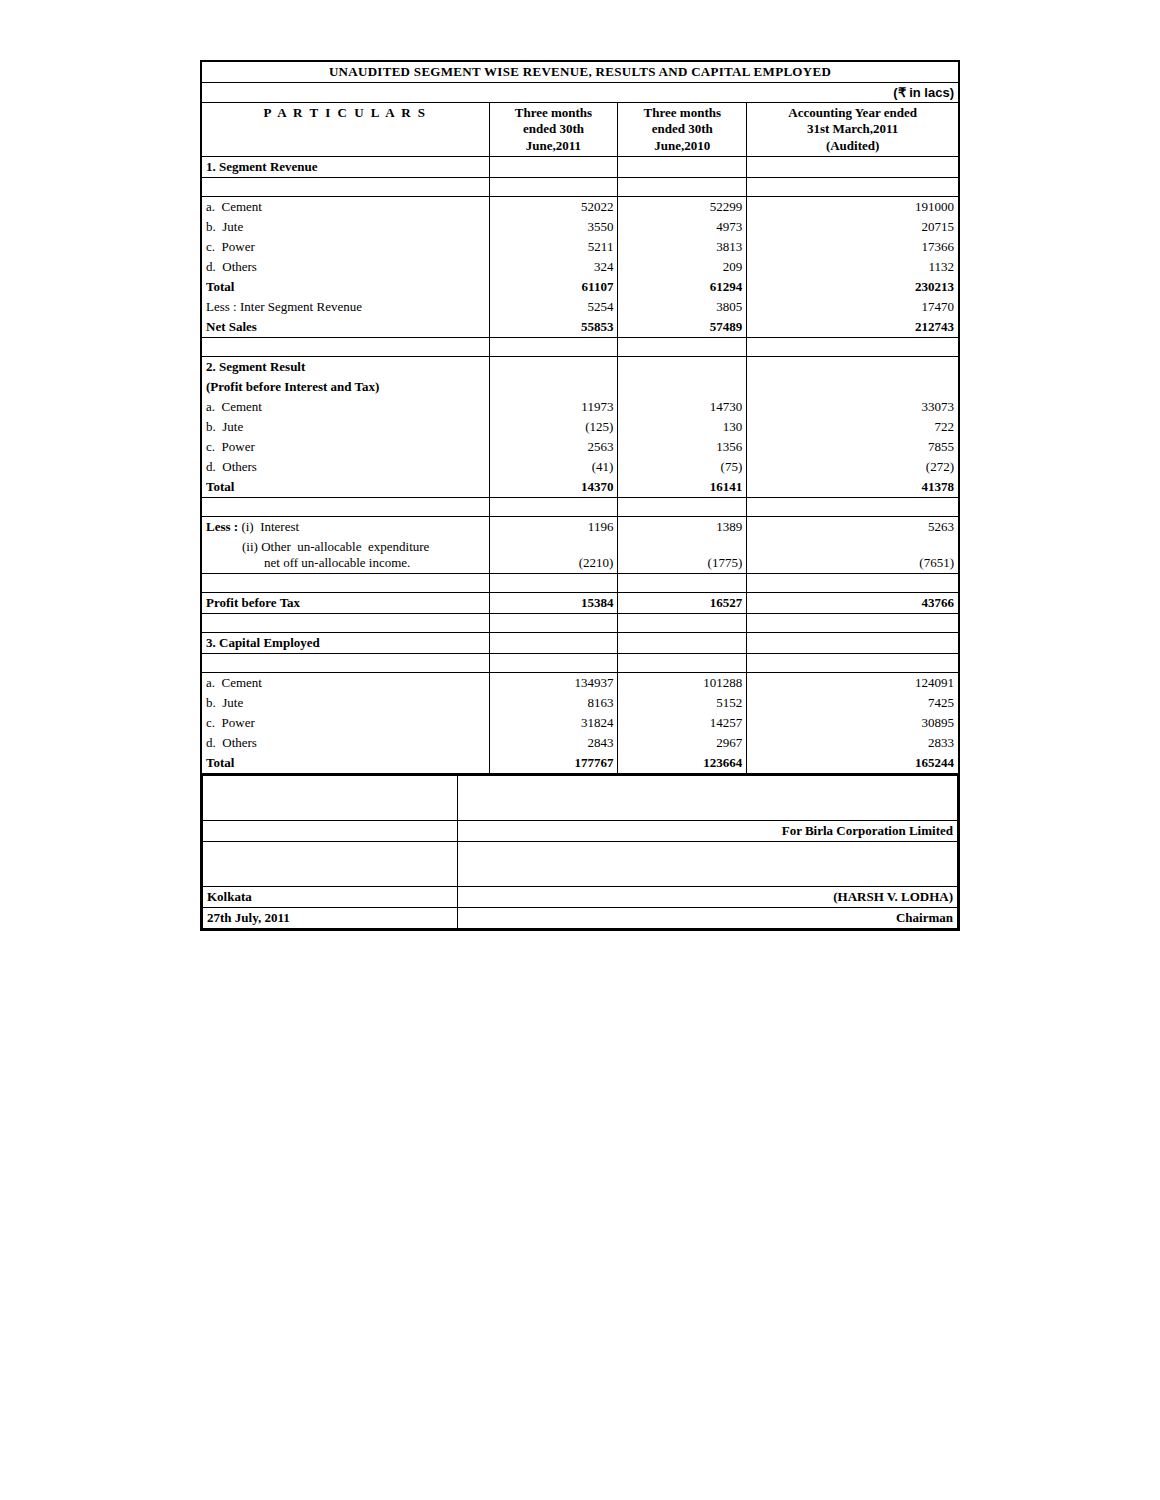| UNAUDITED SEGMENT WISE REVENUE, RESULTS AND CAPITAL EMPLOYED |
| (₹ in lacs) |
| P A R T I C U L A R S | Three months ended 30th June,2011 | Three months ended 30th June,2010 | Accounting Year ended 31st March,2011 (Audited) |
| 1. Segment Revenue | | | |
| a. Cement | 52022 | 52299 | 191000 |
| b. Jute | 3550 | 4973 | 20715 |
| c. Power | 5211 | 3813 | 17366 |
| d. Others | 324 | 209 | 1132 |
| Total | 61107 | 61294 | 230213 |
| Less : Inter Segment Revenue | 5254 | 3805 | 17470 |
| Net Sales | 55853 | 57489 | 212743 |
| 2. Segment Result | | | |
| (Profit before Interest and Tax) | | | |
| a. Cement | 11973 | 14730 | 33073 |
| b. Jute | (125) | 130 | 722 |
| c. Power | 2563 | 1356 | 7855 |
| d. Others | (41) | (75) | (272) |
| Total | 14370 | 16141 | 41378 |
| Less : (i) Interest | 1196 | 1389 | 5263 |
| (ii) Other un-allocable expenditure net off un-allocable income. | (2210) | (1775) | (7651) |
| Profit before Tax | 15384 | 16527 | 43766 |
| 3. Capital Employed | | | |
| a. Cement | 134937 | 101288 | 124091 |
| b. Jute | 8163 | 5152 | 7425 |
| c. Power | 31824 | 14257 | 30895 |
| d. Others | 2843 | 2967 | 2833 |
| Total | 177767 | 123664 | 165244 |
| / / For Birla Corporation Limited / / Kolkata / (HARSH V. LODHA) / / 27th July, 2011 / Chairman / |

THE TASK:
The reply should hold every entry above, given again exactly, but not a single picture.

YOUR RESPONSE:
| UNAUDITED SEGMENT WISE REVENUE, RESULTS AND CAPITAL EMPLOYED |
| (₹ in lacs) |
| P A R T I C U L A R S | Three months ended 30th June,2011 | Three months ended 30th June,2010 | Accounting Year ended 31st March,2011 (Audited) |
| 1. Segment Revenue | | | |
| a. Cement | 52022 | 52299 | 191000 |
| b. Jute | 3550 | 4973 | 20715 |
| c. Power | 5211 | 3813 | 17366 |
| d. Others | 324 | 209 | 1132 |
| Total | 61107 | 61294 | 230213 |
| Less : Inter Segment Revenue | 5254 | 3805 | 17470 |
| Net Sales | 55853 | 57489 | 212743 |
| 2. Segment Result | | | |
| (Profit before Interest and Tax) | | | |
| a. Cement | 11973 | 14730 | 33073 |
| b. Jute | (125) | 130 | 722 |
| c. Power | 2563 | 1356 | 7855 |
| d. Others | (41) | (75) | (272) |
| Total | 14370 | 16141 | 41378 |
| Less : (i) Interest | 1196 | 1389 | 5263 |
| (ii) Other un-allocable expenditure net off un-allocable income. | (2210) | (1775) | (7651) |
| Profit before Tax | 15384 | 16527 | 43766 |
| 3. Capital Employed | | | |
| a. Cement | 134937 | 101288 | 124091 |
| b. Jute | 8163 | 5152 | 7425 |
| c. Power | 31824 | 14257 | 30895 |
| d. Others | 2843 | 2967 | 2833 |
| Total | 177767 | 123664 | 165244 |
| / / For Birla Corporation Limited / / Kolkata / (HARSH V. LODHA) / / 27th July, 2011 / Chairman / |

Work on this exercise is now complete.